Social Security Tax Increase
In 2011, Congress passed a Social Security payroll tax holiday of two percent, and extended it on multiple occasions throughout the end of 2012. This tax holiday was intended to help stimulate the economy by giving taxpayers more disposable income in their regular paychecks. If you are afraid that we were just robbing Social Security for the short term, you may rest easy knowing that there was a provision that allowed the lost portions to be transferred from the General Fund to prevent any loss to the Social Security Trust Fund.
The Fiscal Cliff
The “fiscal cliff” received much attention at the end of 2012. While Congress eventually agreed upon legislation extending many of the tax breaks that were set to expire on December 31, 2012, they did not, however, include a provision to continue the Social Security tax holiday.
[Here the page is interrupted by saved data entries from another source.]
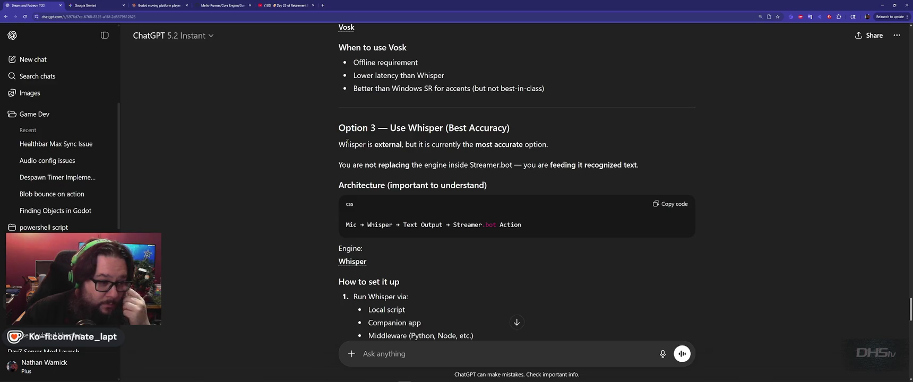
{"action": "scroll", "coordinate": [348, 142], "scroll_direction": "down", "scroll_amount": 3}
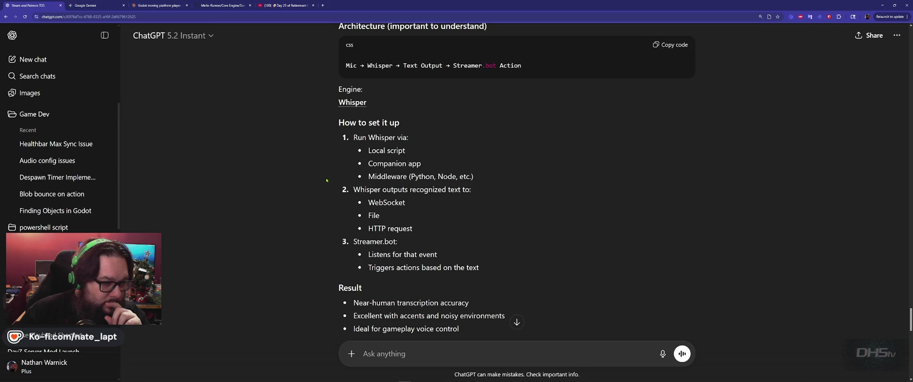
{"action": "scroll", "coordinate": [326, 180], "scroll_direction": "down", "scroll_amount": 3}
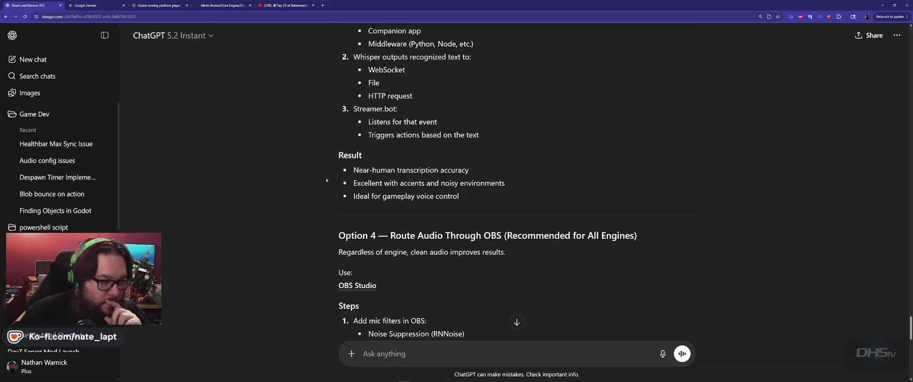
{"action": "scroll", "coordinate": [327, 180], "scroll_direction": "down", "scroll_amount": 3}
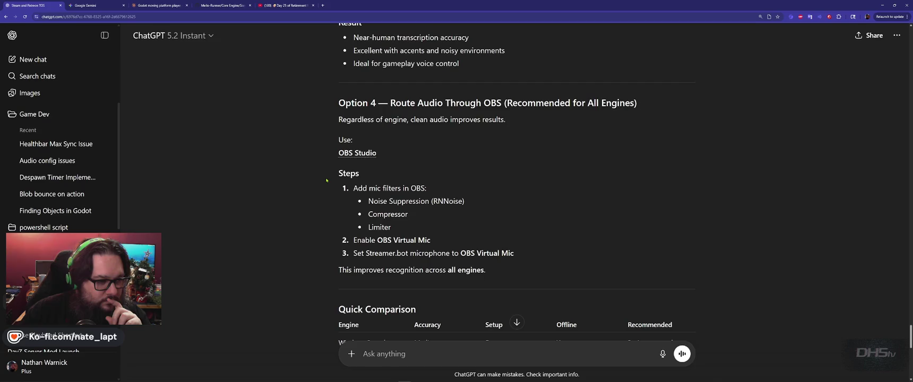
{"action": "scroll", "coordinate": [326, 180], "scroll_direction": "down", "scroll_amount": 1}
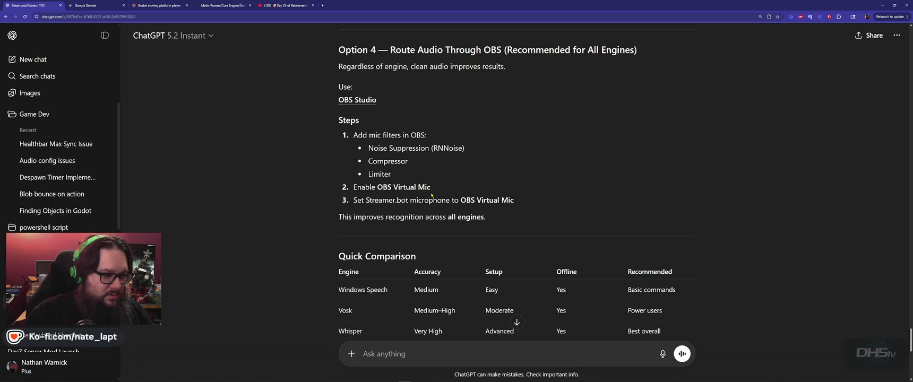
{"action": "left_click_drag", "start_coordinate": [431, 188], "coordinate": [350, 190]}
Quote the 'Enable OBS Virtual Mic' step and ask ChatGPT 'Where is this option?'.
{"action": "left_click", "coordinate": [389, 173]}
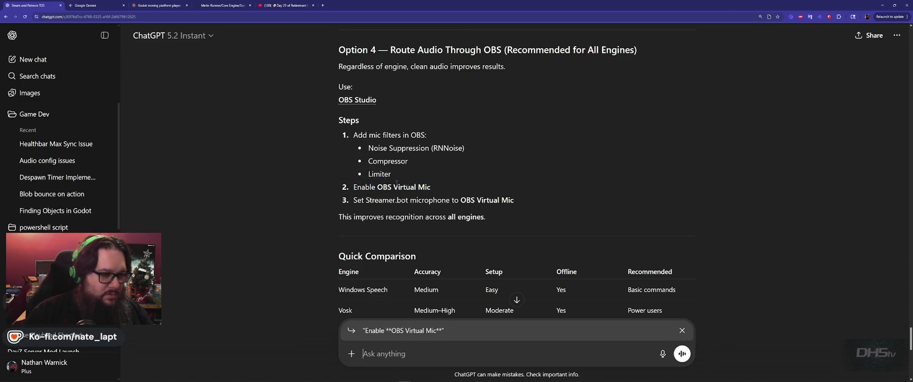
{"action": "type", "text": "Where is thi"}
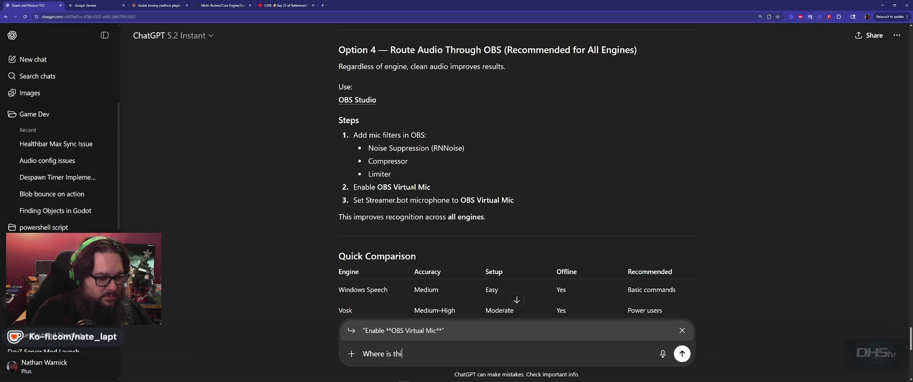
{"action": "type", "text": "s option?"}
{"action": "key", "text": "Return"}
Therefore, effective January 1, 2013, the Social Security tax increases from 4.2 percent to 6.2 percent.
Evaluate Your Budget
The New Year is a perfect time to evaluate your budget and make any necessary adjustments. Because of the extra two percent Social Security tax increase, you’ll receive less money from your paycheck. You may need to look at cutting your expenses to offset this change.
The “fix” that Congress passed to sidestep the fiscal cliff is only a temporary one. If you aren’t pleased with the outcome, please contact your legislators and inform them how you feel they should vote.